Reproduce all of the data below line for line, omitting the pictures.

# [INFORMATION SUPPLIED]
====
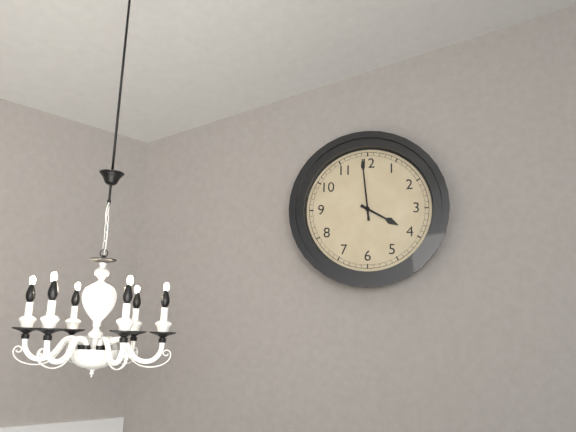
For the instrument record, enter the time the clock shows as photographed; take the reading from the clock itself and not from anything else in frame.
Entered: 3:59
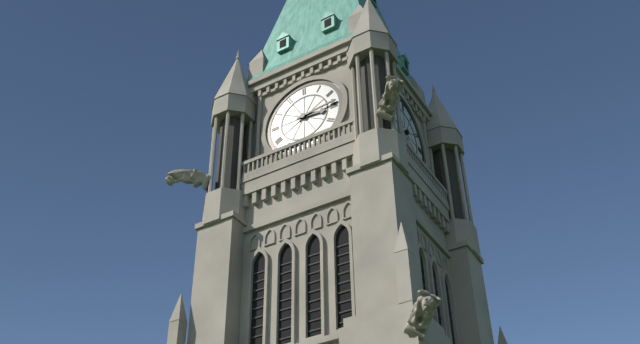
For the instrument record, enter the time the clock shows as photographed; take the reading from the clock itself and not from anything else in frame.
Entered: 3:14
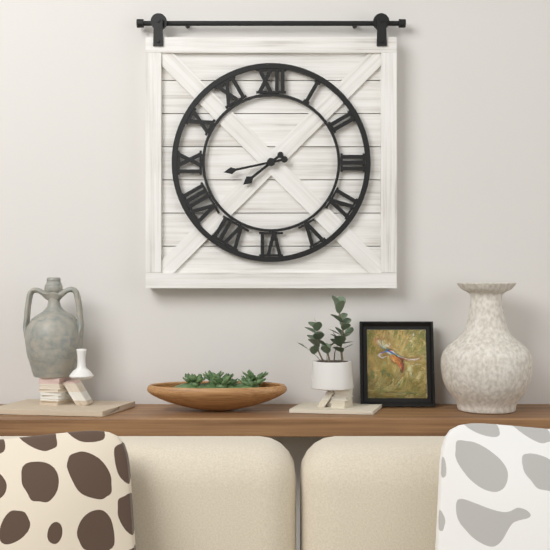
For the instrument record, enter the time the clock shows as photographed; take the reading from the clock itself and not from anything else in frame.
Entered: 7:43
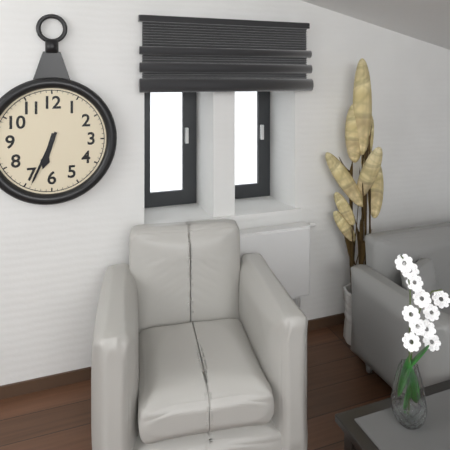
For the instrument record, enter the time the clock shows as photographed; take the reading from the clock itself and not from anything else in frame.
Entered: 6:34
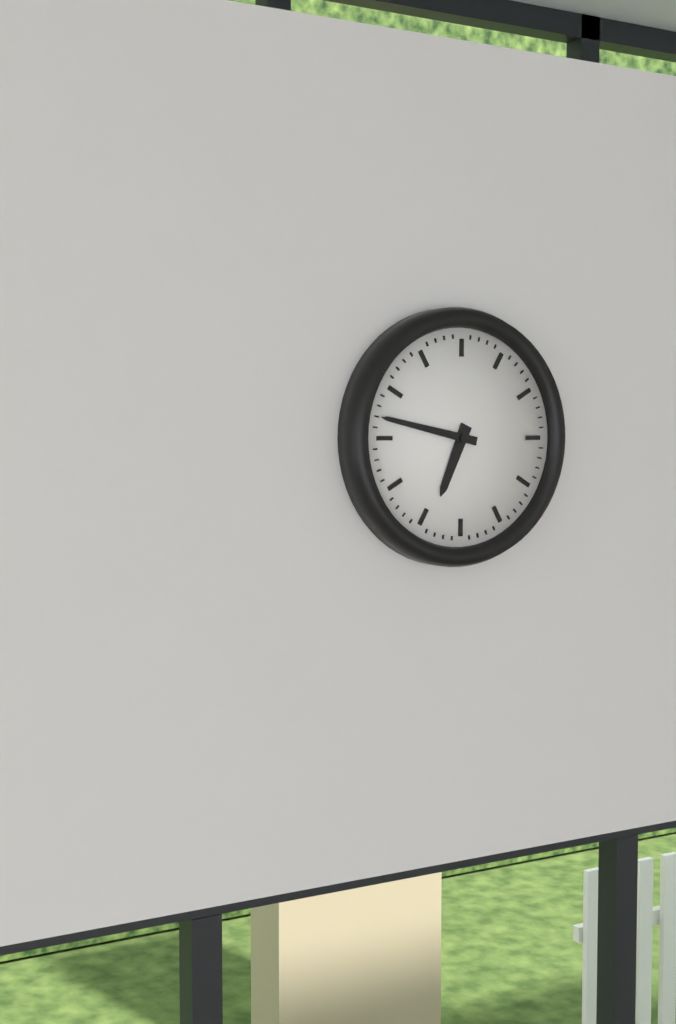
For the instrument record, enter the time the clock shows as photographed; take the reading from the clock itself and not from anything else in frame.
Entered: 6:47
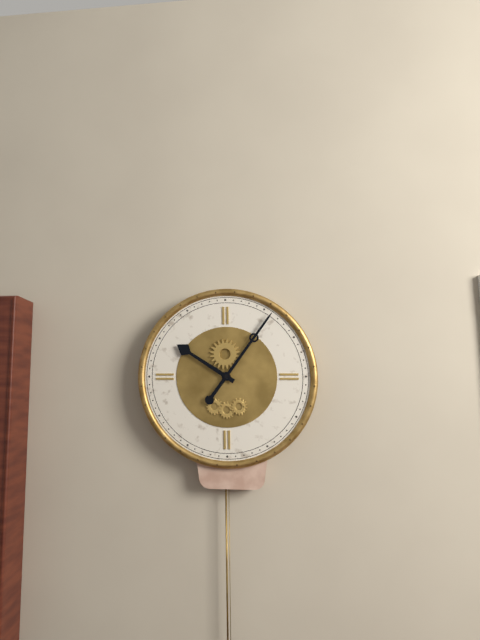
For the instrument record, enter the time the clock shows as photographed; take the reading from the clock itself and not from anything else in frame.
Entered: 10:06
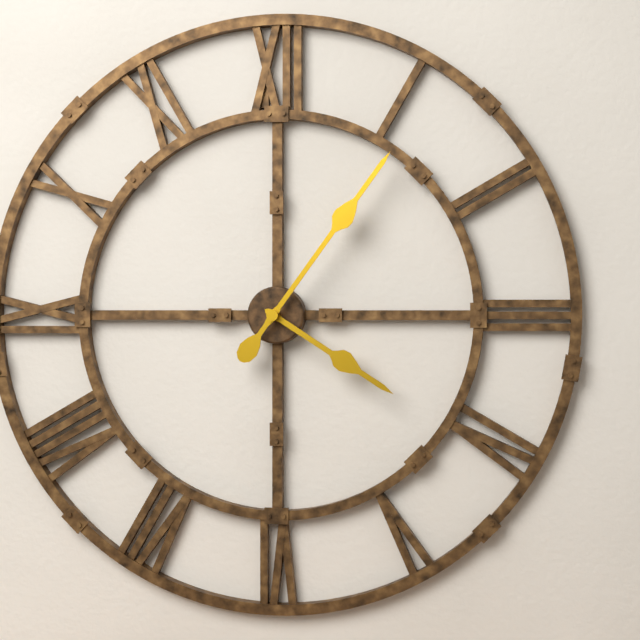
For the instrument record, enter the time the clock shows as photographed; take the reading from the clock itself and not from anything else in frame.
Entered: 4:06
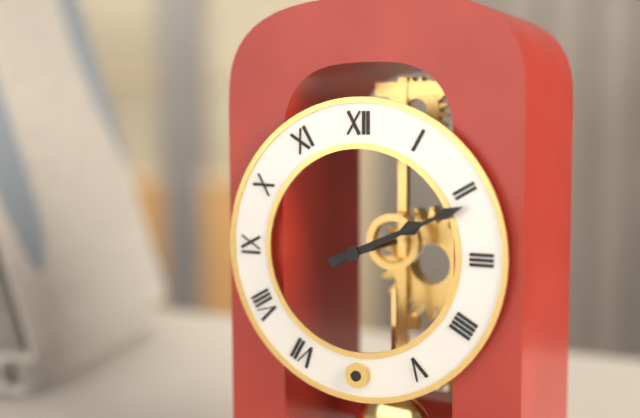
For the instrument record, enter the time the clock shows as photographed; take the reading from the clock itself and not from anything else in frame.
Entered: 2:11
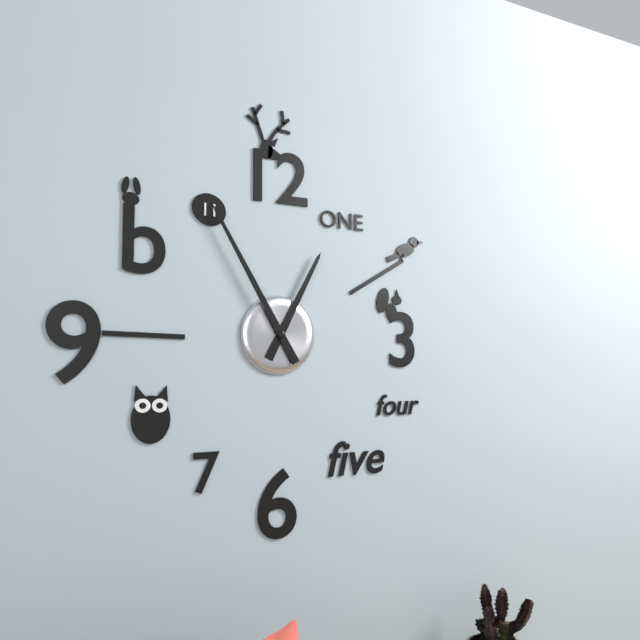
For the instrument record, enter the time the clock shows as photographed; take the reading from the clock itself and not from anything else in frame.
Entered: 12:55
====
# [COMPLETED TASK]
For the instrument record, enter the time the clock shows as photographed; take the reading from the clock itself and not from anything else in frame.
Entered: 3:59
For the instrument record, enter the time the clock shows as photographed; take the reading from the clock itself and not from anything else in frame.
Entered: 3:14
For the instrument record, enter the time the clock shows as photographed; take the reading from the clock itself and not from anything else in frame.
Entered: 7:43
For the instrument record, enter the time the clock shows as photographed; take the reading from the clock itself and not from anything else in frame.
Entered: 6:34
For the instrument record, enter the time the clock shows as photographed; take the reading from the clock itself and not from anything else in frame.
Entered: 6:47
For the instrument record, enter the time the clock shows as photographed; take the reading from the clock itself and not from anything else in frame.
Entered: 10:06
For the instrument record, enter the time the clock shows as photographed; take the reading from the clock itself and not from anything else in frame.
Entered: 4:06
For the instrument record, enter the time the clock shows as photographed; take the reading from the clock itself and not from anything else in frame.
Entered: 2:11
For the instrument record, enter the time the clock shows as photographed; take the reading from the clock itself and not from anything else in frame.
Entered: 12:55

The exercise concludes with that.